Una gran paradoja hoy es el renacimiento del laicismo, con las características de los fundamentalismos
A nadie se le oculta la importancia del arte en países turísticos. Por eso, se ataca estos días en Italia la posible dejadez del gobierno respecto de los restos arqueológicos de Pompeya. Lo que conservó la antigua erupción del Vesubio y se descubrió mucho tiempo después, podría llegar a sus últimos días reales en este siglo XXI.
Problemas semejantes sufren en tantos lugares de Europa antiguos monumentos religiosos, casi todos cristianos. Cuando el furor revolucionario llevó a negar el derecho de propiedad a la Iglesia, con el consiguiente traslado de la titularidad a la Administración pública, ésta respondería directamente del mantenimiento. En otros casos, como en España, son frecuentes los acuerdos entre organismos civiles y religiosos para asegurar la conservación de joyas en el fondo comunes.
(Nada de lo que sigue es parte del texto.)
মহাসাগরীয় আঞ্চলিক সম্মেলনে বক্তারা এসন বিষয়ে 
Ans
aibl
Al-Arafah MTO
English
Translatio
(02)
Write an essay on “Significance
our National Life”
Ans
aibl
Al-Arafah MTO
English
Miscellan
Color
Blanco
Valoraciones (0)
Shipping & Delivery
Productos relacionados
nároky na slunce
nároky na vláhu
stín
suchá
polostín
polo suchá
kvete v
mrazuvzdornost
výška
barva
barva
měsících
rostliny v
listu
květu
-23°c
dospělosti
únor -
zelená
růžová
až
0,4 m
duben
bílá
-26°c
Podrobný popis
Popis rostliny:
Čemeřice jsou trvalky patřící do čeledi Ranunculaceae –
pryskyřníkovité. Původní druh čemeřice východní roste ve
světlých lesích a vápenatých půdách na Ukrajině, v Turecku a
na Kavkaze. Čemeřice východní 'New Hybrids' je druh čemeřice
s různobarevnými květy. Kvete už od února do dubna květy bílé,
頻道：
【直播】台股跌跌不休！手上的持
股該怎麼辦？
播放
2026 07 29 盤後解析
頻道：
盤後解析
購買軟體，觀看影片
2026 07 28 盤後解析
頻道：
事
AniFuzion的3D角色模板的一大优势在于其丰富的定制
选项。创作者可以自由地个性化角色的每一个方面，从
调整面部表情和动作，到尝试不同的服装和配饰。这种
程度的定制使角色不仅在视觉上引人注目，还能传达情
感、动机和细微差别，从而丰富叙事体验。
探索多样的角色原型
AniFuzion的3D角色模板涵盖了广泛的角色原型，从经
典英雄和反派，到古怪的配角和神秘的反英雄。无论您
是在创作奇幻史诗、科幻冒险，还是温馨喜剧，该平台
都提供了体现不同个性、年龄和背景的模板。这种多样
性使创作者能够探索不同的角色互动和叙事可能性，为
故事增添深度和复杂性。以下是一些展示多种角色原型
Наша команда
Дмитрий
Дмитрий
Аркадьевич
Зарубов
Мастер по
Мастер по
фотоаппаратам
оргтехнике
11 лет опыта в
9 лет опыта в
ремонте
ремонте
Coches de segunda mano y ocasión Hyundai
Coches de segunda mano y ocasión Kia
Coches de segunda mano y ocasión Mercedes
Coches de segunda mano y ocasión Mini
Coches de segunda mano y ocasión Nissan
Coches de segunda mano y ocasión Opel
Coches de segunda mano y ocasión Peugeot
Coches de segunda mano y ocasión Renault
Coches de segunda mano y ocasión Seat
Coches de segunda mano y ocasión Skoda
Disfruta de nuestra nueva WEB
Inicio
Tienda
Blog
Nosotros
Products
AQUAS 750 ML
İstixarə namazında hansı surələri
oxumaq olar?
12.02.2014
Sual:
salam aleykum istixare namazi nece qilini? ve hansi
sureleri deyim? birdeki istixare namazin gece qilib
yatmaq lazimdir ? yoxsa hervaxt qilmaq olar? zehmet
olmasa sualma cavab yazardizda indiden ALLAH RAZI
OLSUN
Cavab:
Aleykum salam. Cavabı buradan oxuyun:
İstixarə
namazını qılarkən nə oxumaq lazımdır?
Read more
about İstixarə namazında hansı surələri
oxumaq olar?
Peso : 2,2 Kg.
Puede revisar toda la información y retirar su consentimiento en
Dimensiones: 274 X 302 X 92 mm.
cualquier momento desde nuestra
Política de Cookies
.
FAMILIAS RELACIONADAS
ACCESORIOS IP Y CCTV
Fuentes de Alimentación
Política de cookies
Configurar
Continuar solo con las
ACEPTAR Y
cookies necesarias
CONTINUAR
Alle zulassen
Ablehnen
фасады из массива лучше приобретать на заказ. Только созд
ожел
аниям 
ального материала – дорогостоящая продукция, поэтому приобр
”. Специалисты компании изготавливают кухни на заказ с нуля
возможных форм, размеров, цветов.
Y, cuando hace unos días, la Unesco declaraba patrimonio de la humanidad diversas procesiones religiosas populares en Italia, a nadie se le ha ocurrido protestar: quizá también porque son ya muchas y variadas las expresiones religiosas que han merecido ese respaldo internacional.
Sus razones tendrán quienes relanzan querellas laicistas. Rectifico: en esos planteamientos no suele haber inteligencia, sino visceralidad o, en todo caso, dudoso oportunismo político. En el siglo XXI, no ha desaparecido ni siquiera en Estados Unidos la tentación de imponer desde el poder comportamiento morales −así en la llamada popularmenteObamacare−; pero el signo de los tiempos discurre más bien por cauces de libertad religiosa, excepto en países confesionalmente musulmanes.
La doctrina cristiana es neta, desde el “dad al César lo que es del César, y a Dios lo que es de Dios”. Aunque sufrió muchas alternativas en la historia, como se ha recordado al celebrar un nuevo centenario del edicto de Milán, nunca se dio la teocracia. Hubo en algunas épocas hierocracia, pero siempre con una fundamentación doctrinal próxima a la libertad, como en las clásicas teorías de las dos espadas o del poder indirecto. Hasta que el Concilio Vaticano II precisó en términos claros −al menos, para personas con sentido común− la doctrina de la libertad religiosa en una declaración significativa desde su título: Dignitatis humanae.
La religión no se impone, se propone. Nadie puede ser discriminado en la vida ciudadana −menos aún, violentado− por razón de sus creencias. Todos tienen derecho, individual y colectivo, a vivir y practicar públicamente sus convicciones. No se condena expresamente −no era el estilo de Juan XXIII ni del Concilio− al Estado confesional, pero los tiros no van ya por ahí, sino por la concordia y colaboración, dentro del reconocimiento de la legítima y mutua autonomía de Iglesia y sociedad civil.
Esos principios son muy conformes también con el aliento de la socialdemocracia. Chocan, en cambio, con arcaicos jacobinismos. Me asombró hace unos meses que un ministro europeo declarase públicamente que “no se podrá construir jamás un país de libertad con la religión católica”, y que era “preciso inventar una religión republicana”. Obviamente, esa religión será laica, creadora de un espíritu público, de una moral también laica y de la adhesión a valores civiles. Se trataba de Vincent Peillon, ministro de educación en el primer gobierno de François Hollande.
Muchas veces he citado el título de un artículo publicado por Cesare Cavalleri en 1975: Il clericalismo é duro a morire. Apenas habían pasado entonces diez años de la clausura del Concilio Vaticano II y en Italia seguían vigentes los Acuerdos de Letrán, firmados en tiempos de Benito Mussolini y no actualizados hasta 1984. Por entonces se produciría la nunca suficientemente alabada transición española, con el rápido gesto del rey Juan Carlos de renunciar al viejo privilegio de la presentación de obispos. En ese proceso, resultó patente que España había superado el clericalismo, sin perjuicio de que el episcopado cumpliera su deber pastoral de recordar criterios morales que afectan a la vida colectiva. La Constitución asumió el derecho a la libertad religiosa y la aconfesionalidad del Estado, pero con espíritu abierto de concordia y colaboración.
Una gran paradoja hoy es el renacimiento del laicismo, con las características de los fundamentalismos. Mi esperanza es que los creyentes no entremos al trapo, y sigamos trabajando en y por la libertad.